Kid’s DIY Classes

Kid's DIY class at B&Q

We’ve often heard it said that our children lead too sheltered a life in these modern times. Fifty years ago children were busy climbing trees, making makeshift dens, swinging on dodgy looking rope swings and making go-karts out of old pram wheels and bits of wood picked up from the garden shed.

Today all kids seem to know is how to use the tractor beam to defeat the enemy on Lego Star Wars. Practical skills are all but obsolete which many adults even struggling to put up wallpaper or do simple DIY tasks such as changing a plug.

Skills that were once passed on from grandparents to parents to children are now being lost as we become reliant on modern technology and whereas once you would have made your own bird house, now you would just head for the nearest supermarket to buy one ready-made.

Children aren’t allowed anywhere near a saw and hammer for fear of what they might do to themselves – or the furniture! And vital DIY skills aren’t being passed on because parents have forgotten themselves how to do many of those once vital household tasks.

Let’s be honest here, how long is it since you picked up a hammer and nails for anything other than hanging the Christmas lights with?

Well now one major DIY store is hoping to set that straight with a range of DIY skills classes aimed solely at kids.

In the Kids Can Do It classes run by selected B&Q stores around the country, children from the age of 7 are let loose with saws, hammers, drills etc to make their own magazine store boxes, bird feeders, mug trees, key holders or domino games which they can then take home with them. The classes last an hour and are supervised by trained B&Q staff.

It’s just one initiative that aims to take the fear out of DIY and prove to kids (and more importantly their parents) that children will not automatically saw their own fingers off or hammer nails into their toes. Children are actually quite adept at these tasks and usually approach them with great gusto!

And if there isn’t a participating store near you, kids can still get involved with kits which come with full instructions.

There are also a number of simple DIY books for kids that are bound to keep them fully occupied during the holidays!
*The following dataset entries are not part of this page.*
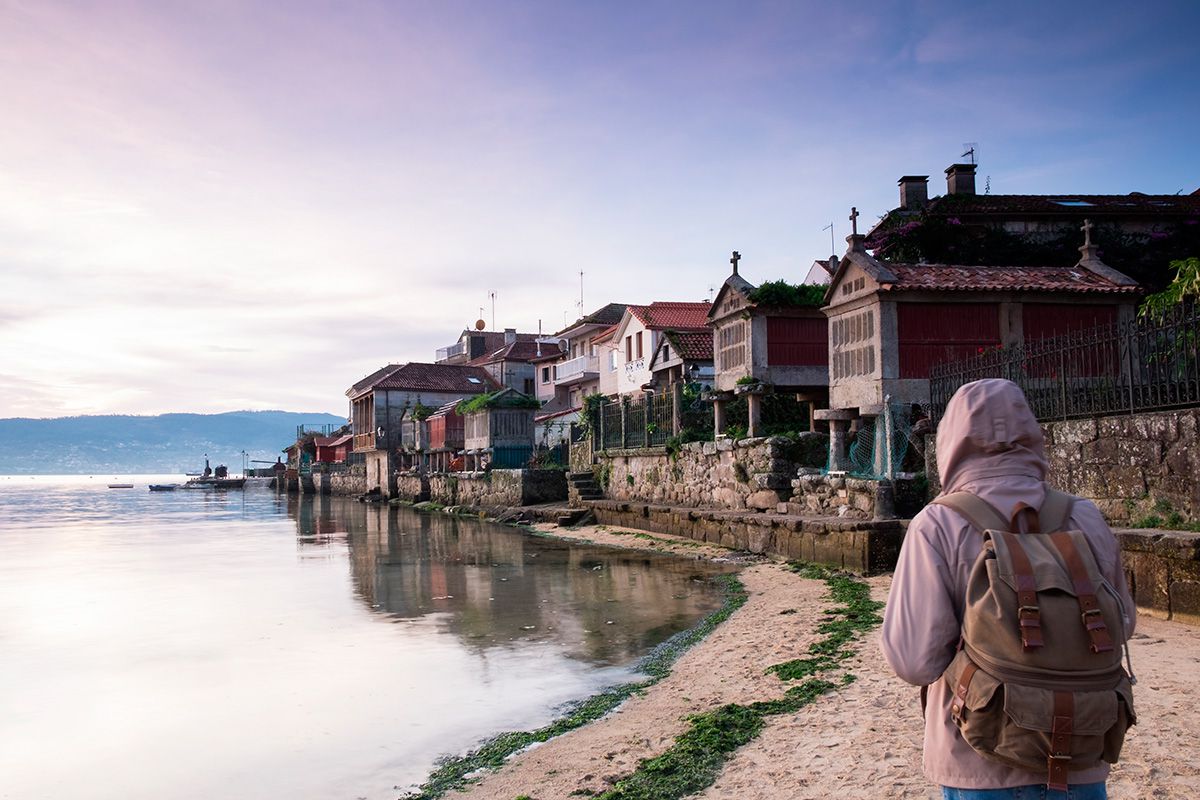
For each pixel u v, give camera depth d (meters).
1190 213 24.78
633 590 15.35
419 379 68.25
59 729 7.95
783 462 19.89
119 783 6.57
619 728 7.30
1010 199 26.03
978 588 2.33
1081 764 2.23
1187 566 8.62
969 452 2.58
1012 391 2.58
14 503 69.19
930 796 4.91
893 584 2.52
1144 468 10.25
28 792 6.43
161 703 8.74
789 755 5.98
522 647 10.90
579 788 5.87
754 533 19.09
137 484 173.38
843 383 17.97
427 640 11.49
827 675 8.19
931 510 2.52
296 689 9.13
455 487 46.91
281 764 6.87
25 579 18.80
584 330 56.06
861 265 17.03
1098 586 2.27
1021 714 2.20
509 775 6.32
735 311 24.03
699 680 8.71
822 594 13.18
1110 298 17.06
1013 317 16.84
Before you know it, the kids will be putting up shelves and laying out the decking in the garden!

Why not give them their very own tool boxes and bits of old wood and see what they come up with?

The thrill of making something with your own hands is not to be underestimated and even if it does turn out to be wonky or the wood has split, the important thing is that they’ve had a go and discovered how these tools actually work. And that’s got to be better than helping Mario get those stupid coins!